» Your goal: Render the stretch from the start of the records through the line containing "7 faktów, które powinieneś wiedzieć o Matchy", both ends included, as a Markdown table with the columns "Row" and "Line". Number each line in order and leave out any blank lines.

» Supplied material:
________________________________________

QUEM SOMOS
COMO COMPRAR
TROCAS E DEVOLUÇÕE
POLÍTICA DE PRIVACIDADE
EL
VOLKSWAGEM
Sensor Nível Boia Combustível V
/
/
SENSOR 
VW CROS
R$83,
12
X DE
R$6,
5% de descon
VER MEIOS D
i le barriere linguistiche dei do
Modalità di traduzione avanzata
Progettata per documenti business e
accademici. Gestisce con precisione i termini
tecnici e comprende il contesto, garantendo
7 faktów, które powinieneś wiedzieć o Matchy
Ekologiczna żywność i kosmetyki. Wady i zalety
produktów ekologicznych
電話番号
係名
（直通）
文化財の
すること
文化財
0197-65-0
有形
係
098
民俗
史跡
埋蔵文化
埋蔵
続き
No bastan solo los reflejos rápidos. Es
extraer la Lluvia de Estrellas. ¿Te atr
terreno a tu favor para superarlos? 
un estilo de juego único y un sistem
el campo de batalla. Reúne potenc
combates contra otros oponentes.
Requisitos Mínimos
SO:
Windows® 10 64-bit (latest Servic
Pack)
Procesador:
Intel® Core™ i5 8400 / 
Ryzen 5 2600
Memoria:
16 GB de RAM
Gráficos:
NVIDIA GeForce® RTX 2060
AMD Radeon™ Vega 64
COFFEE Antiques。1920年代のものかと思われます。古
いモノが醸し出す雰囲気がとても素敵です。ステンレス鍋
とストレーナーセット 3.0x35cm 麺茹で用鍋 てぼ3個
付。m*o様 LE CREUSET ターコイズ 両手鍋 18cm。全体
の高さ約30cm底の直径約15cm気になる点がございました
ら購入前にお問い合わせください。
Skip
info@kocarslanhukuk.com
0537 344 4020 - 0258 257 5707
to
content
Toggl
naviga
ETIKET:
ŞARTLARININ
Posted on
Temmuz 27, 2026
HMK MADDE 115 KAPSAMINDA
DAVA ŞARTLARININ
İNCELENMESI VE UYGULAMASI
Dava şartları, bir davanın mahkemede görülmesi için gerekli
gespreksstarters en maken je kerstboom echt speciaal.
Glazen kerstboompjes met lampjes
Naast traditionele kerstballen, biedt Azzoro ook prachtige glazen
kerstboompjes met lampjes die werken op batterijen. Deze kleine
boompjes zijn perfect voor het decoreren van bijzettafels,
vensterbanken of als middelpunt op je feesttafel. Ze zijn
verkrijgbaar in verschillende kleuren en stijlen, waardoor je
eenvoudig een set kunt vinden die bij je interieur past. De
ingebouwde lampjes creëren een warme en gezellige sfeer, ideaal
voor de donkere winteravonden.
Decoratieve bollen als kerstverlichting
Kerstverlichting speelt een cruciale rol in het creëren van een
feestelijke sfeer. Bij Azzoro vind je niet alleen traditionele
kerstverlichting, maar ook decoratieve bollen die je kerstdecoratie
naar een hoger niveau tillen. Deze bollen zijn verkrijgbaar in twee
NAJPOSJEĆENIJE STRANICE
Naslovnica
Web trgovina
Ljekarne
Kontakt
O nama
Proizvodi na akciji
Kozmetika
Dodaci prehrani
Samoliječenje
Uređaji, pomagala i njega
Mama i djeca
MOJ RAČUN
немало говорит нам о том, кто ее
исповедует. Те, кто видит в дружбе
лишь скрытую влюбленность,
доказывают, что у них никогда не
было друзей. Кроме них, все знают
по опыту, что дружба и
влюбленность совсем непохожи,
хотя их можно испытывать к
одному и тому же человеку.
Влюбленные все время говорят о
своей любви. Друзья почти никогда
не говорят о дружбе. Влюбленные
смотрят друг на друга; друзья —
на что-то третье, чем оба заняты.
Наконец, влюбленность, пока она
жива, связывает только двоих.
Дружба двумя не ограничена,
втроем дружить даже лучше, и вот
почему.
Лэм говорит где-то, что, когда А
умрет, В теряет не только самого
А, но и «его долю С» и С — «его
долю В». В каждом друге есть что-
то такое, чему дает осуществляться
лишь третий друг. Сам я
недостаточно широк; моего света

________________________________________

» Response box:
| Row | Line |
|---|---|
| 1 | QUEM SOMOS |
| 2 | COMO COMPRAR |
| 3 | TROCAS E DEVOLUÇÕE |
| 4 | POLÍTICA DE PRIVACIDADE |
| 5 | EL |
| 6 | VOLKSWAGEM |
| 7 | Sensor Nível Boia Combustível V |
| 8 | / |
| 9 | / |
| 10 | SENSOR  |
| 11 | VW CROS |
| 12 | R$83, |
| 13 | 12 |
| 14 | X DE |
| 15 | R$6, |
| 16 | 5% de descon |
| 17 | VER MEIOS D |
| 18 | i le barriere linguistiche dei do |
| 19 | Modalità di traduzione avanzata |
| 20 | Progettata per documenti business e |
| 21 | accademici. Gestisce con precisione i termini |
| 22 | tecnici e comprende il contesto, garantendo |
| 23 | 7 faktów, które powinieneś wiedzieć o Matchy |